> When you say you can't reproduce it, do you mean you get 14 results from running this script?
Yes, that’s what I meant.
The upcoming information will be very technical and specific. You are welcome to focus on the examples.
Your updated example was helpful, and I noticed it’s a bunch of issues that lead to the unexpected results. The core challenge is that ft:mark and ft:extract only yield expected results if the internally collected full-text metadata is not lost at some stage during the internal processing – which can happen at many places hidden to the writer of the query.
In your specific example, the full-text information gets lost because the local:search function is too complex to be inlined by the compiler (which enables further optimizations that eventually allow metadata propagation). You can tackle this by forcing the compiler to inline your function:
declare %basex:inline function local:search(...)
Using '(ethnicgroups, languages)' instead of 'name() = (...)' is another practical advice; it helps the optimizer to detect at compile time that metadata will be available at runtime.

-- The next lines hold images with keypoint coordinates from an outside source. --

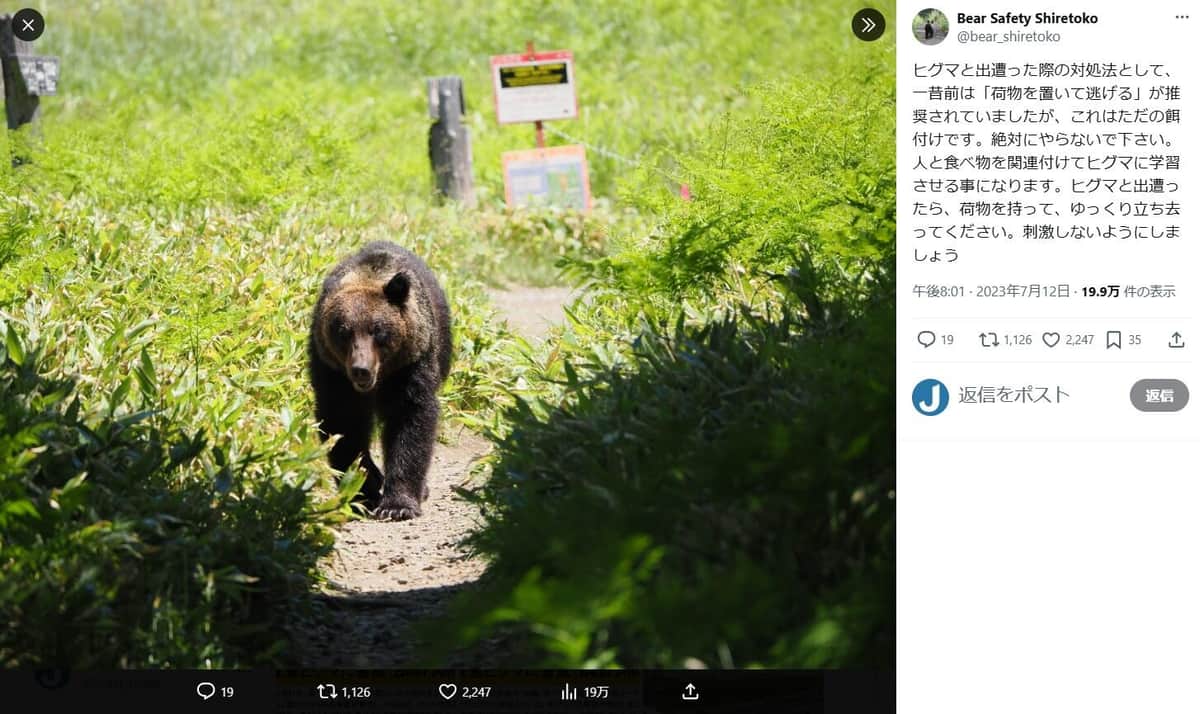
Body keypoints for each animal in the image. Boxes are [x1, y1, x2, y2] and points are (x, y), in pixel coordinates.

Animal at [307, 241, 452, 521]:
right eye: (343, 332)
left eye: (378, 330)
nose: (360, 370)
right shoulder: (332, 372)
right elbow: (343, 423)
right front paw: (365, 489)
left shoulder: (410, 366)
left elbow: (410, 421)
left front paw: (398, 504)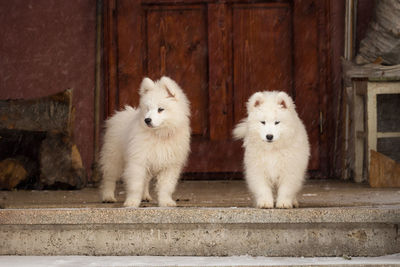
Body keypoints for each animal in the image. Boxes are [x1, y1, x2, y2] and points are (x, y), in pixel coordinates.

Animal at [101, 76, 192, 208]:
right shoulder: (138, 161)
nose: (147, 120)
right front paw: (132, 202)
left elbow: (166, 186)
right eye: (147, 109)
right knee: (109, 178)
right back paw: (108, 197)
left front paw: (166, 202)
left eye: (160, 109)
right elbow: (135, 185)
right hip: (113, 158)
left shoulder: (169, 165)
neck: (159, 134)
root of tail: (122, 113)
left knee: (145, 181)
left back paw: (145, 197)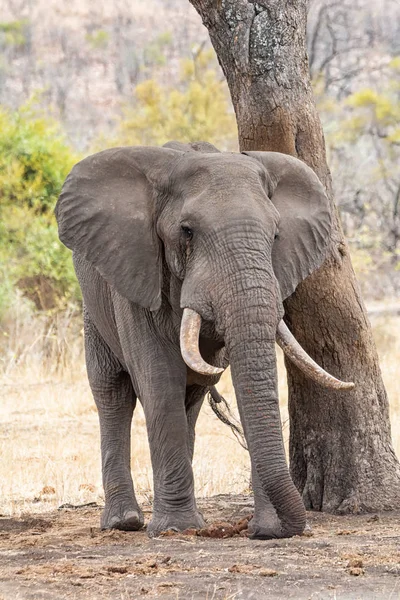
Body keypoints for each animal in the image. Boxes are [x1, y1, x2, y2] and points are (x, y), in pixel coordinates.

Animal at [55, 139, 354, 540]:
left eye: (276, 235)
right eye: (187, 231)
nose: (268, 530)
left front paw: (265, 528)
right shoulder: (137, 273)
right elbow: (158, 379)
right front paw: (175, 529)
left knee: (192, 394)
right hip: (94, 307)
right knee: (112, 391)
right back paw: (125, 522)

Another solution is to use 'local-name()' instead of 'name()' (local-name does not rely on namespace that may possibly occur in a database, which also affects the way how full-text queries are evaluated).
Here’s a variant that should work:
declare function local:search(
$database as xs:string,
$query as xs:string
) {
let $country := ft:search($database, $query)/ancestor::country
let $search := function($node) { $node/text() contains text { $query } }
return (
ft:mark($country[.//name[$search(.)]]),
ft:mark($country[.//city[$search(.)]]),
ft:mark($country[.//(ethnicgroups, languages)[$search(.)]])
)
};
local:search('factbook', 'German')
…or…
let $search := function($nodes) { $nodes[text() contains text { $query }] }
return (ft:mark($country[$search(.//name)]), ...
From today’s perspective, we would certainly design ft:mark and ft:extract in a way that the results are always correct. The consequences, however, would be a much more restricted syntax.